### [Source information]
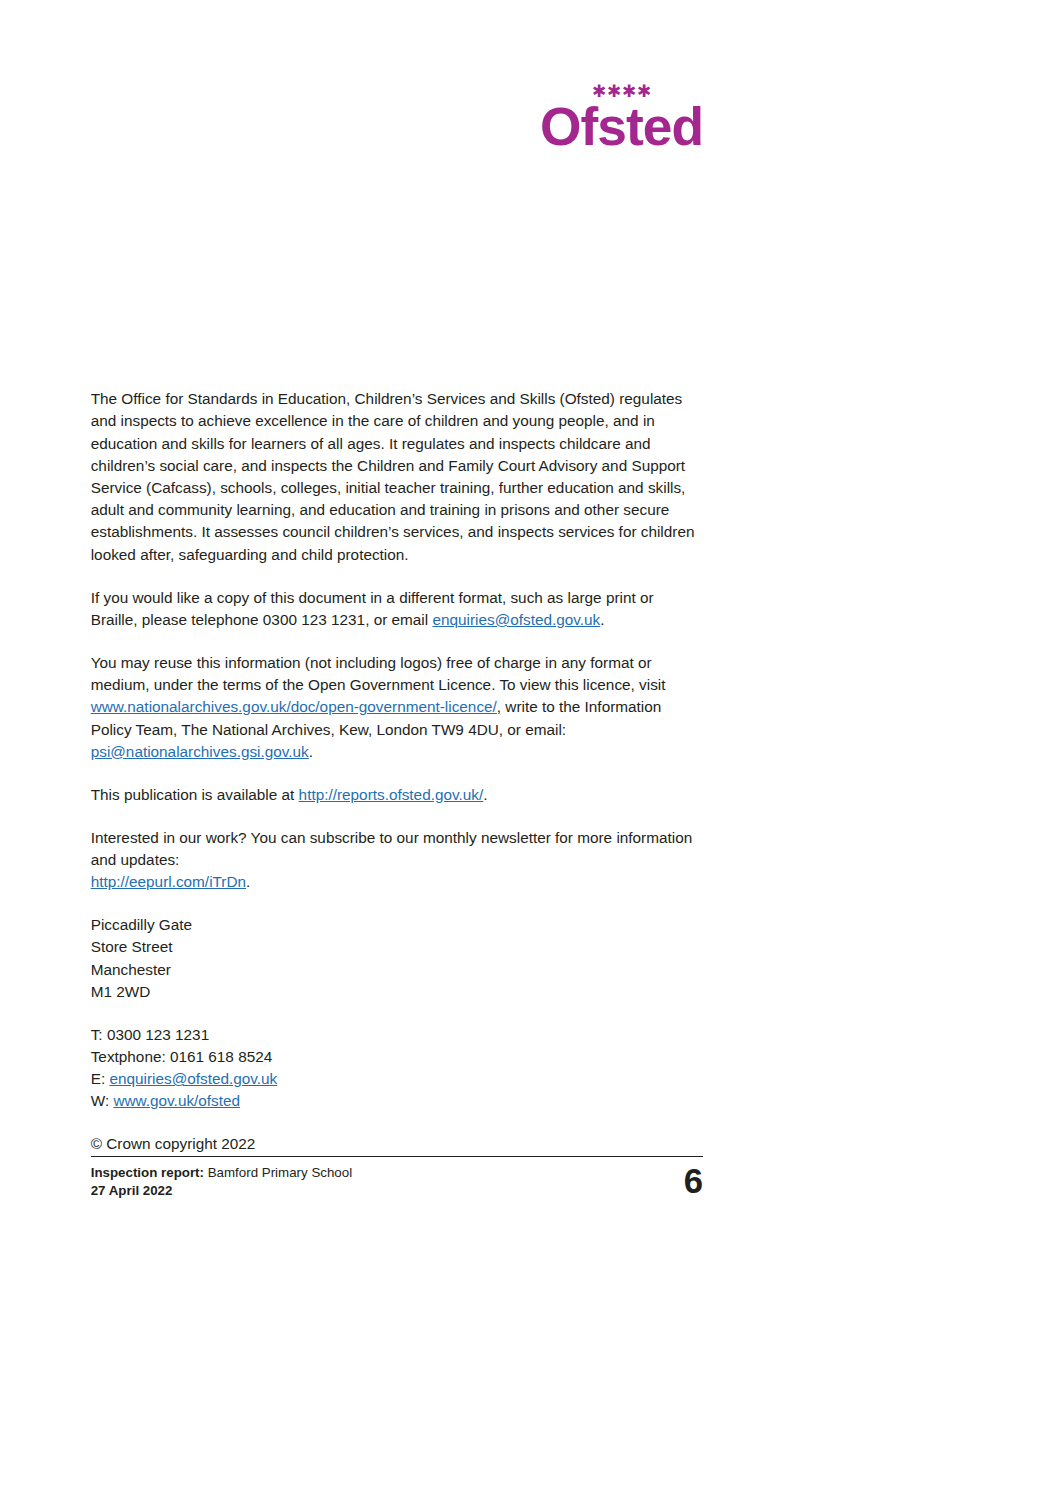✱✱✱✱
Ofsted
The Office for Standards in Education, Children’s Services and Skills (Ofsted) regulates and inspects to achieve excellence in the care of children and young people, and in education and skills for learners of all ages. It regulates and inspects childcare and children’s social care, and inspects the Children and Family Court Advisory and Support Service (Cafcass), schools, colleges, initial teacher training, further education and skills, adult and community learning, and education and training in prisons and other secure establishments. It assesses council children’s services, and inspects services for children looked after, safeguarding and child protection.
If you would like a copy of this document in a different format, such as large print or Braille, please telephone 0300 123 1231, or email enquiries@ofsted.gov.uk.
You may reuse this information (not including logos) free of charge in any format or medium, under the terms of the Open Government Licence. To view this licence, visit www.nationalarchives.gov.uk/doc/open-government-licence/, write to the Information Policy Team, The National Archives, Kew, London TW9 4DU, or email: psi@nationalarchives.gsi.gov.uk.
This publication is available at http://reports.ofsted.gov.uk/.
Interested in our work? You can subscribe to our monthly newsletter for more information and updates:
http://eepurl.com/iTrDn.
Piccadilly Gate
Store Street
Manchester
M1 2WD
T: 0300 123 1231
Textphone: 0161 618 8524
E: enquiries@ofsted.gov.uk
W: www.gov.uk/ofsted
© Crown copyright 2022
Inspection report: Bamford Primary School
27 April 2022
6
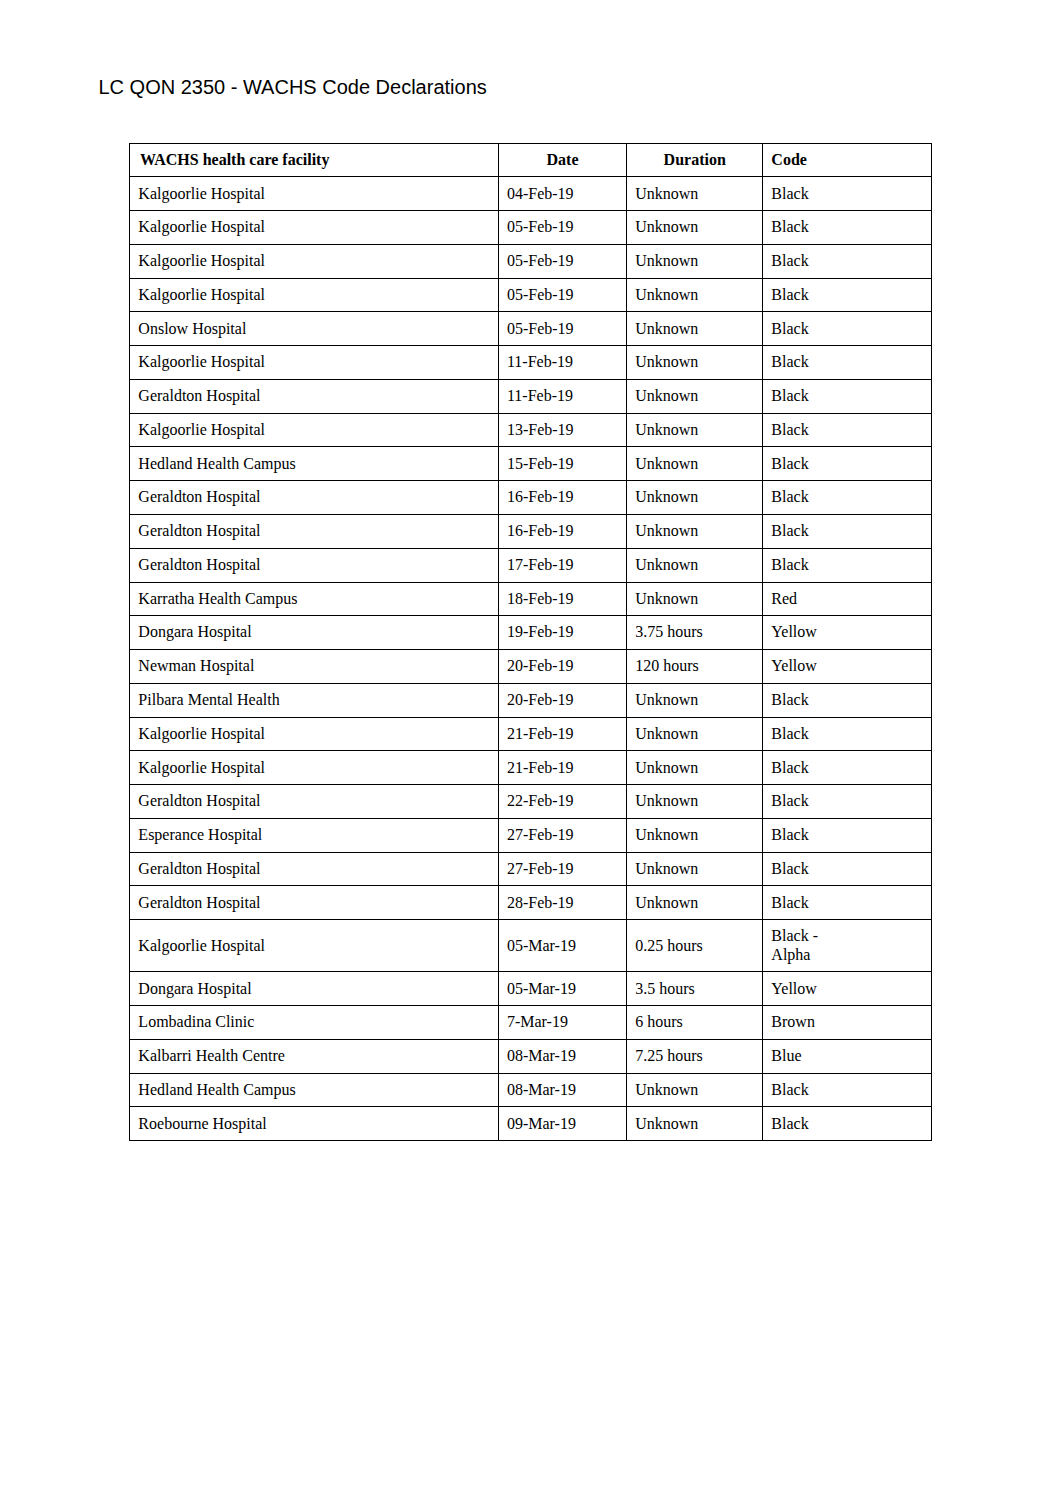LC QON 2350 - WACHS Code Declarations
| WACHS health care facility | Date | Duration | Code |
| --- | --- | --- | --- |
| Kalgoorlie Hospital | 04-Feb-19 | Unknown | Black |
| Kalgoorlie Hospital | 05-Feb-19 | Unknown | Black |
| Kalgoorlie Hospital | 05-Feb-19 | Unknown | Black |
| Kalgoorlie Hospital | 05-Feb-19 | Unknown | Black |
| Onslow Hospital | 05-Feb-19 | Unknown | Black |
| Kalgoorlie Hospital | 11-Feb-19 | Unknown | Black |
| Geraldton Hospital | 11-Feb-19 | Unknown | Black |
| Kalgoorlie Hospital | 13-Feb-19 | Unknown | Black |
| Hedland Health Campus | 15-Feb-19 | Unknown | Black |
| Geraldton Hospital | 16-Feb-19 | Unknown | Black |
| Geraldton Hospital | 16-Feb-19 | Unknown | Black |
| Geraldton Hospital | 17-Feb-19 | Unknown | Black |
| Karratha Health Campus | 18-Feb-19 | Unknown | Red |
| Dongara Hospital | 19-Feb-19 | 3.75 hours | Yellow |
| Newman Hospital | 20-Feb-19 | 120 hours | Yellow |
| Pilbara Mental Health | 20-Feb-19 | Unknown | Black |
| Kalgoorlie Hospital | 21-Feb-19 | Unknown | Black |
| Kalgoorlie Hospital | 21-Feb-19 | Unknown | Black |
| Geraldton Hospital | 22-Feb-19 | Unknown | Black |
| Esperance Hospital | 27-Feb-19 | Unknown | Black |
| Geraldton Hospital | 27-Feb-19 | Unknown | Black |
| Geraldton Hospital | 28-Feb-19 | Unknown | Black |
| Kalgoorlie Hospital | 05-Mar-19 | 0.25 hours | Black - Alpha |
| Dongara Hospital | 05-Mar-19 | 3.5 hours | Yellow |
| Lombadina Clinic | 7-Mar-19 | 6 hours | Brown |
| Kalbarri Health Centre | 08-Mar-19 | 7.25 hours | Blue |
| Hedland Health Campus | 08-Mar-19 | Unknown | Black |
| Roebourne Hospital | 09-Mar-19 | Unknown | Black |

### [Exercise]
Everything from the line with "22-Feb-19 | Unknown | Black |" to the last line of the entries above is to be retyped exactly. Include both ends.

### [Your response]
| Geraldton Hospital | 22-Feb-19 | Unknown | Black |
| Esperance Hospital | 27-Feb-19 | Unknown | Black |
| Geraldton Hospital | 27-Feb-19 | Unknown | Black |
| Geraldton Hospital | 28-Feb-19 | Unknown | Black |
| Kalgoorlie Hospital | 05-Mar-19 | 0.25 hours | Black - Alpha |
| Dongara Hospital | 05-Mar-19 | 3.5 hours | Yellow |
| Lombadina Clinic | 7-Mar-19 | 6 hours | Brown |
| Kalbarri Health Centre | 08-Mar-19 | 7.25 hours | Blue |
| Hedland Health Campus | 08-Mar-19 | Unknown | Black |
| Roebourne Hospital | 09-Mar-19 | Unknown | Black |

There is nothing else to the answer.